■ **What you will do**: Going line by line through the entries below, tally those that hold the string "lunes". Give only the total.

(Extracted page text data)
....
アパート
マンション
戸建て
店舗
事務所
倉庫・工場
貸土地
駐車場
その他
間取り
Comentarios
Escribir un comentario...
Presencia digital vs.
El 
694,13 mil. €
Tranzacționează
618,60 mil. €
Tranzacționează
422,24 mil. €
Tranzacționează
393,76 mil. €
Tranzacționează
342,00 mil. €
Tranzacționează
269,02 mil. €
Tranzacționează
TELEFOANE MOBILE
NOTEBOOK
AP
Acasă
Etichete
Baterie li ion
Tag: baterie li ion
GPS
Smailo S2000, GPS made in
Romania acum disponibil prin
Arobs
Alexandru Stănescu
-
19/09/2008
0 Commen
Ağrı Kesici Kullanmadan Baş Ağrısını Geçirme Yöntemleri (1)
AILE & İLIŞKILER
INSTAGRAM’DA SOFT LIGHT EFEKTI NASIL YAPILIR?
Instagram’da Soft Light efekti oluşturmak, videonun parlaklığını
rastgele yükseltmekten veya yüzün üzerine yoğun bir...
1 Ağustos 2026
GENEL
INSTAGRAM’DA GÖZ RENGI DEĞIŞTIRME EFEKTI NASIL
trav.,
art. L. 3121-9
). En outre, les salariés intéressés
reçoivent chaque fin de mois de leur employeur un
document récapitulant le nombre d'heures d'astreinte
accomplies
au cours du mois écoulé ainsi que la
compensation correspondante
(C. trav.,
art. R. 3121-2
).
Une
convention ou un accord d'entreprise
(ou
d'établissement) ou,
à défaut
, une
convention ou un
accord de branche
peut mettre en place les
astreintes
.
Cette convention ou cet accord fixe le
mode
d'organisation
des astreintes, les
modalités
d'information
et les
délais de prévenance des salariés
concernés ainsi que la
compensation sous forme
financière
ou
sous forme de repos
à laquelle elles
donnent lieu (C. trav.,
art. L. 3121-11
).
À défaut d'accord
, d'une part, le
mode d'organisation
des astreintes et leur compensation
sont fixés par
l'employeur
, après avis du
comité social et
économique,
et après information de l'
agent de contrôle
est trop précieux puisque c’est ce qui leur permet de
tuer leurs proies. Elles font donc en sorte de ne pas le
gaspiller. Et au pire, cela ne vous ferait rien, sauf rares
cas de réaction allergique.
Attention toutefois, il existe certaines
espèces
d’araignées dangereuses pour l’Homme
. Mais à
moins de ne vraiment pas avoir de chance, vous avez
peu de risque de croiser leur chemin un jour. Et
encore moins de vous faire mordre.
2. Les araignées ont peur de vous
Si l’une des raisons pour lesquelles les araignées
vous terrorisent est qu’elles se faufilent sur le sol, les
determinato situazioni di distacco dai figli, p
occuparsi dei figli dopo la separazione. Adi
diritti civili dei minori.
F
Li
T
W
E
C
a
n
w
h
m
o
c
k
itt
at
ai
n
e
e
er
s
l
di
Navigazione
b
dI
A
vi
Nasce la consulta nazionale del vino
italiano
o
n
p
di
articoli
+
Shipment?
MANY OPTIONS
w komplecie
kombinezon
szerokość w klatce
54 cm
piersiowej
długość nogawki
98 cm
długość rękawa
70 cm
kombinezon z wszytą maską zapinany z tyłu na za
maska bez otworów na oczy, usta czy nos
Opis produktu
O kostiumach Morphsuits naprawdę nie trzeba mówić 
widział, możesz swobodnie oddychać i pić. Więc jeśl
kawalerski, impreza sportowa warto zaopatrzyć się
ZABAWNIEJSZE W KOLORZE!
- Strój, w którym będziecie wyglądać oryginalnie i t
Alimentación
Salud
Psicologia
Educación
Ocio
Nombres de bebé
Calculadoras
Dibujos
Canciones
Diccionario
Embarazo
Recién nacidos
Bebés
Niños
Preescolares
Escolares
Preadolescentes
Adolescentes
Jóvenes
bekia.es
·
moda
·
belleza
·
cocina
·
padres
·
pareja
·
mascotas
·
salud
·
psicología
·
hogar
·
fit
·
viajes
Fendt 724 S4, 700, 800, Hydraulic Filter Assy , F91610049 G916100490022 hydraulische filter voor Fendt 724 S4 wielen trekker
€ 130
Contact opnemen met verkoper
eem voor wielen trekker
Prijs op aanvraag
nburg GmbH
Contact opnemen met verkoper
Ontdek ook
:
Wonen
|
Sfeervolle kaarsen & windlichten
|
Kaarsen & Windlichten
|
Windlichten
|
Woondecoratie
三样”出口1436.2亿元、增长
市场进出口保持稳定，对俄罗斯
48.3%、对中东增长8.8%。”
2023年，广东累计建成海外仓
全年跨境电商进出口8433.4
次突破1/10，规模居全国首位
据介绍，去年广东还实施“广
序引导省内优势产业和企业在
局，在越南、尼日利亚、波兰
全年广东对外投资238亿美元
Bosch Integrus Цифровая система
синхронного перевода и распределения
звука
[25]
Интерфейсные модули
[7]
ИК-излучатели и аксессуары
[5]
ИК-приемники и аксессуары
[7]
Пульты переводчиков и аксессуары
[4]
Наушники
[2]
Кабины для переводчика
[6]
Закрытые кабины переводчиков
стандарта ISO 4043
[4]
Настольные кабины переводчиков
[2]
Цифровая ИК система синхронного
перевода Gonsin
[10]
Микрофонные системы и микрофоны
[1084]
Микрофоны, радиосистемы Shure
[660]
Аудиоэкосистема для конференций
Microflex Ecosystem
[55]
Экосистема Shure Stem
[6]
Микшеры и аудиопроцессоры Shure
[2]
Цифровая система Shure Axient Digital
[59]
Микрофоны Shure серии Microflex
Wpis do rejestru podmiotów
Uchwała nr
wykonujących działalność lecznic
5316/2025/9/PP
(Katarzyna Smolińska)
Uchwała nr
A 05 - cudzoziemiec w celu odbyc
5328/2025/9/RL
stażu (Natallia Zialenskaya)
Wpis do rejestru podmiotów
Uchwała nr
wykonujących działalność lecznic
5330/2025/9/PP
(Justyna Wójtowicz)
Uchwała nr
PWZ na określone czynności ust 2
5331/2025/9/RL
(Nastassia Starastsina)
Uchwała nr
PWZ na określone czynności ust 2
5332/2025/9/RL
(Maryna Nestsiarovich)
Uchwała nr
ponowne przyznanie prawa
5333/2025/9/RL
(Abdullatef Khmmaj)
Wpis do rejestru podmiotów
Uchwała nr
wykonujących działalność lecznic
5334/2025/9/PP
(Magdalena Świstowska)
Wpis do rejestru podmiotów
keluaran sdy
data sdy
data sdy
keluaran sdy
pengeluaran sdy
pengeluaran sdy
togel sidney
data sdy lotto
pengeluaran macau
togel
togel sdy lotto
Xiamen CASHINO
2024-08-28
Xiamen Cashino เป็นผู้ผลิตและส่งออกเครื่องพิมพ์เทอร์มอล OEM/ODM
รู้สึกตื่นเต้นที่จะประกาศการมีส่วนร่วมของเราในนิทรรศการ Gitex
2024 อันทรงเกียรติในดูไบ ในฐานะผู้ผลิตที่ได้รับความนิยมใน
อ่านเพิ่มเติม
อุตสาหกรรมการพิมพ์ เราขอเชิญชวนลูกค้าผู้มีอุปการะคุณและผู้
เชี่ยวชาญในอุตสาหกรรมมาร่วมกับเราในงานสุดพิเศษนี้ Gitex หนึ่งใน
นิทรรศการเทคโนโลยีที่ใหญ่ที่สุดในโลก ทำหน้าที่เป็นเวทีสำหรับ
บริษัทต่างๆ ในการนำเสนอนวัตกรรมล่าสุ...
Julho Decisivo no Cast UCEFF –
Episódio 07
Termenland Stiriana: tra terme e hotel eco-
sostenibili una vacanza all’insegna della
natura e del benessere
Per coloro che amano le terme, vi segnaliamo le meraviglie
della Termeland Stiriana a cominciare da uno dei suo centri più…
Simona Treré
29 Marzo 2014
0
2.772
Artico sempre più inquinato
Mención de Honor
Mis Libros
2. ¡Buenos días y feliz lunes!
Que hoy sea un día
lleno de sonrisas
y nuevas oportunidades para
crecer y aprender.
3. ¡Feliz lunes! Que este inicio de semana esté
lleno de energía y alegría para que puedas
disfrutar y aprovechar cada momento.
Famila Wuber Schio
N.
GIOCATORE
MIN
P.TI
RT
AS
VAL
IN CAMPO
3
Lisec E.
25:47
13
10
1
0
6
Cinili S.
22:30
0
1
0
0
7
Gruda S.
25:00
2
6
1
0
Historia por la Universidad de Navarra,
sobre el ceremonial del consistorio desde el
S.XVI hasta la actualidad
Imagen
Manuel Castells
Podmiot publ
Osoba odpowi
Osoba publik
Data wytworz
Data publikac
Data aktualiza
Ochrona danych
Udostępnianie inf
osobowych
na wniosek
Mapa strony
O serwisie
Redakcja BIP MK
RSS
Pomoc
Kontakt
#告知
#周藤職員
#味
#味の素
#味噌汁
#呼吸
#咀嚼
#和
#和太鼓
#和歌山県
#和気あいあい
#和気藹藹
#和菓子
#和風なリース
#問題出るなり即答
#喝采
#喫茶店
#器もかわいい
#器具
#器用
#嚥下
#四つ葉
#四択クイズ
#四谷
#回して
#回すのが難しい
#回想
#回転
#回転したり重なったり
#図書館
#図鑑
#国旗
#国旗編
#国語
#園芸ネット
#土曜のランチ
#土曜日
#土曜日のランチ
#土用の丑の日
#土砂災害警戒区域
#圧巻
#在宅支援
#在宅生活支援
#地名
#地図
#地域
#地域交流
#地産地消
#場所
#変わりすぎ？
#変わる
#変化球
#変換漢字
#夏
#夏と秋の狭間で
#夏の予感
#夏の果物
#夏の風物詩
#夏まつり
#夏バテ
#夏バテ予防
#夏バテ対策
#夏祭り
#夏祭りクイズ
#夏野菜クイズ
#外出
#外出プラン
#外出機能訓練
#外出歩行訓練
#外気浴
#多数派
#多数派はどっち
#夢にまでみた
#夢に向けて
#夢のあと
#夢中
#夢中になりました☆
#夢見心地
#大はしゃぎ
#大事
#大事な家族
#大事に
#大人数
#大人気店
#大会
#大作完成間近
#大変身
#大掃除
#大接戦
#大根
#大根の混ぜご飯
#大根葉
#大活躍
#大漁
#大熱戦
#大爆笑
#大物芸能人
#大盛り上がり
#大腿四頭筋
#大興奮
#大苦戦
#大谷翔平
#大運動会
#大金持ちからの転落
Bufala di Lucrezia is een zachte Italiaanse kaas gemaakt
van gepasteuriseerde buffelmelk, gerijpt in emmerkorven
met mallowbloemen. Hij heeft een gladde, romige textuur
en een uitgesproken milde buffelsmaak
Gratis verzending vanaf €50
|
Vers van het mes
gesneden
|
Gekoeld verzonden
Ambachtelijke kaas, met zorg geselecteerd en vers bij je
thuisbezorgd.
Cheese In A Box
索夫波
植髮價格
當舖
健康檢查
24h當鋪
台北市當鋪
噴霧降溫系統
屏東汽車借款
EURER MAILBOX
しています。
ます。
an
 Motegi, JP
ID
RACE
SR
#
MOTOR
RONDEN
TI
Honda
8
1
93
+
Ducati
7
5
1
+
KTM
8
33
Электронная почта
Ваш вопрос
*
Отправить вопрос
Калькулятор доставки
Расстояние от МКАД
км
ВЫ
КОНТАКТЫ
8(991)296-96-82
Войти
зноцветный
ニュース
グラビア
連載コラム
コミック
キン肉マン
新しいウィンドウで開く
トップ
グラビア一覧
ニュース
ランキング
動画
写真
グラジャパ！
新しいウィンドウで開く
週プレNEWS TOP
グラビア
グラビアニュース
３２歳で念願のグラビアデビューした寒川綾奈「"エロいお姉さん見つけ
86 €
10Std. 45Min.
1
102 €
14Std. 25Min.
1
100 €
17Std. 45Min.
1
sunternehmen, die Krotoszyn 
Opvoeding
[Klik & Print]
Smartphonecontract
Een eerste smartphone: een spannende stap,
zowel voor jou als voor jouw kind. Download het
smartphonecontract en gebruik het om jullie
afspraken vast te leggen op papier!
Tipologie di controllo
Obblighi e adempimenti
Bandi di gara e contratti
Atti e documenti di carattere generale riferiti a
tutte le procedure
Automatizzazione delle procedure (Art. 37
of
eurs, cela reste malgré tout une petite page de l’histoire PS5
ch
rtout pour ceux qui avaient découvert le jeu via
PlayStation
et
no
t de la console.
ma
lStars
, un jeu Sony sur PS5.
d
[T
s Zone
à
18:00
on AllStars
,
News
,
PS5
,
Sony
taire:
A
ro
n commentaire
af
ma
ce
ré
....
■ **Exercise answer**: 2